Des changements qui commencent par le haut

Dans le dernier budget, les conservateurs ont déclaré que la restructuration des sociétés publiques constitue une des principales étapes de l’élimination du déficit d’ici à 2015. Les changements ont déjà commencé et par le sommet: Robert Kelly, un banquier expérimenté de Wall Street, assume désormais le rôle de président de la SCHL, alors que Karen Kinsley démissionne après 25 ans en tant que chef de la direction. Son successeur devrait bientôt être nommé. Il s’agit du premier d’une série de changements attendus à la direction de la société d’État au cours des prochains mois, où tout est possible excepté le statu quo.

Changement de cap

La SCHL a été créé pour assister le secteur immobilier au Canada, mais selon les experts, elle a dévié de son mandat initial et place désormais les contribuables à risque.
« Nous avons observé un changement de direction au cours de la dernière décennie. La SCHL a pris des décisions de nature à exaspérer les contribuables et à potentiellement leur imposer des responsabilités énormes.», lance Ben Rabidoux, analyste et stratège chez Advisors Hanson aux États-Unis.
La SCHL est scrutée à la loupe depuis l’effondrement du secteur immobilier américain en raison de titres adossés à de prétendus actifs sécurisés. Le niveau d’endettement de certains pays d’Europe où les défauts de remboursement de prêts hypothécaires augmentent rapidement, incite la SCHL a accélérer les changements. Bien que les banques canadiennes soient souvent citées parmi les plus stables au monde, un nombre trop important de défauts de remboursement de prêts hypothécaires pourrait poser de sérieux soucis à la SCHL.

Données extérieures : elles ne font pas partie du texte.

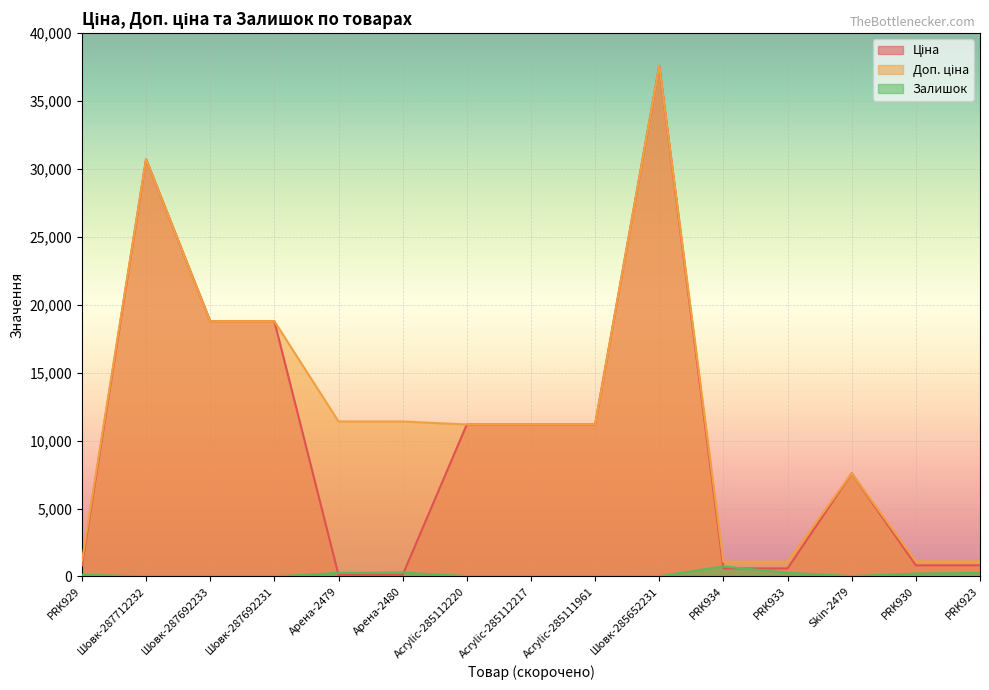

How many categories are shown in the chart?

15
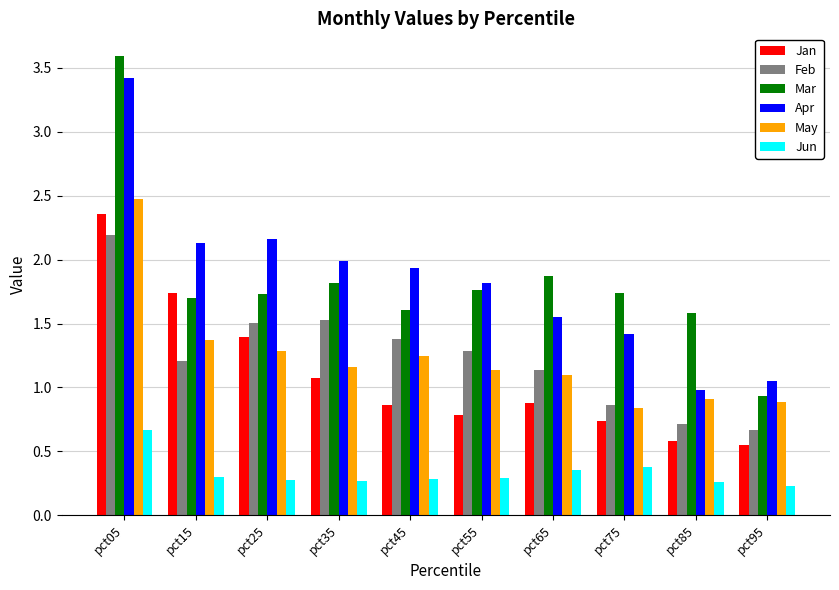

Which series changed the most between pct35 and pct65?

Apr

Resserrement du crédit hypothécaire

Le gouvernement a déjà resserré les règles qui régissent les prêts hypothécaires en ce qui concerne les prêts assurés. Il a réduit la période d’amortissement maximale de 40 à 25 ans pour les prêts dits à ratio élevé. Bien qu’elles rendent plus difficile l’accumulation du montant minimal requis pour se qualifier pour un prêt dans les marchés dispendieux comme Toronto et Vancouver, ces mesures réduisent le niveau de risque pour l’ensemble des contribuables dans l’éventualité ou les prix chuterait de manière importante.

Un plafond

Après des années d’augmentation, Ottawa a plafonné à 600 milliards de dollars le montant total de prêts assurés par la SCHL. Les assureurs privés comme Genworth comptent bien prendre le relais. Ça semble fonctionner, le montant total d’assurance hypothécaire garantie par la SCHL a diminué à 566 milliards de dollars en 2012, un signe que les banques et les consommateurs font preuve d’une plus grande prudence. Bien qu’il puisse faire mal à court terme, l’objectif est de régler les choses à long terme, d’éviter une éventuelle bulle immobilière à l’américaine et de garder les prix à un niveau modéré. Propriétaires, contribuables et la société canadienne dans son ensemble en bénéficieront. Si vous songez à acheter une maison et que ça vous pousse près de vos limites financières, mieux vaut prendre le temps d’y réfléchir à deux fois avant de faire le saut.